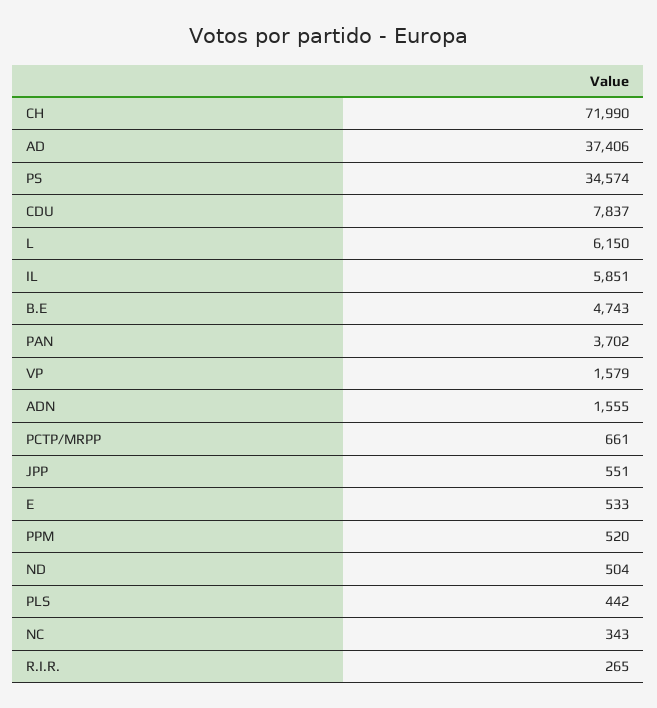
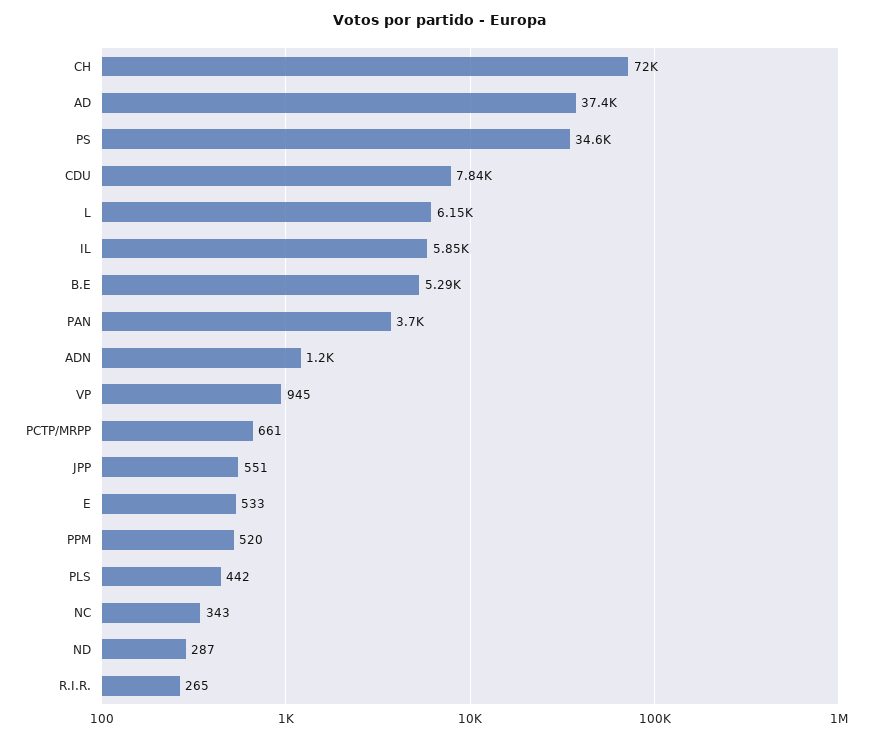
  {
    "CH": 71990,
    "AD": 37406,
    "PS": 34574,
    "CDU": 7837,
    "L": 6150,
    "IL": 5851,
-   "B.E": 4743,
+   "B.E": 5290,
    "PAN": 3702,
-   "VP": 1579,
+   "VP": 945,
-   "ADN": 1555,
+   "ADN": 1200,
    "PCTP/MRPP": 661,
    "JPP": 551,
    "E": 533,
    "PPM": 520,
-   "ND": 504,
+   "ND": 287,
    "PLS": 442,
    "NC": 343,
    "R.I.R.": 265
  }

* * * * *

Instructions for the task >>
Give back the material above exactly, with each picture removed.

Result for this task >>
  {
    "CH": 71990,
    "AD": 37406,
    "PS": 34574,
    "CDU": 7837,
    "L": 6150,
    "IL": 5851,
-   "B.E": 4743,
+   "B.E": 5290,
    "PAN": 3702,
-   "VP": 1579,
+   "VP": 945,
-   "ADN": 1555,
+   "ADN": 1200,
    "PCTP/MRPP": 661,
    "JPP": 551,
    "E": 533,
    "PPM": 520,
-   "ND": 504,
+   "ND": 287,
    "PLS": 442,
    "NC": 343,
    "R.I.R.": 265
  }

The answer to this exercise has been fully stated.